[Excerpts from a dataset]
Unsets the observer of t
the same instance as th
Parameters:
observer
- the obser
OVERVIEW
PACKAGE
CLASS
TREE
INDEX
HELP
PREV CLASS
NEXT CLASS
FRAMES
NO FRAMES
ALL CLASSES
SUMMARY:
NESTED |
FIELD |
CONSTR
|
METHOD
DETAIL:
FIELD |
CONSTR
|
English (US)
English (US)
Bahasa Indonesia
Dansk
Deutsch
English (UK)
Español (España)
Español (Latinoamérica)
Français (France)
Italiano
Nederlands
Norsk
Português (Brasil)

• [AIM OF THE EXERCISE]: Whenever "Español" occurs in a line above, copy that line.

• [RESULT BELOW]:
Español (España)
Español (Latinoamérica)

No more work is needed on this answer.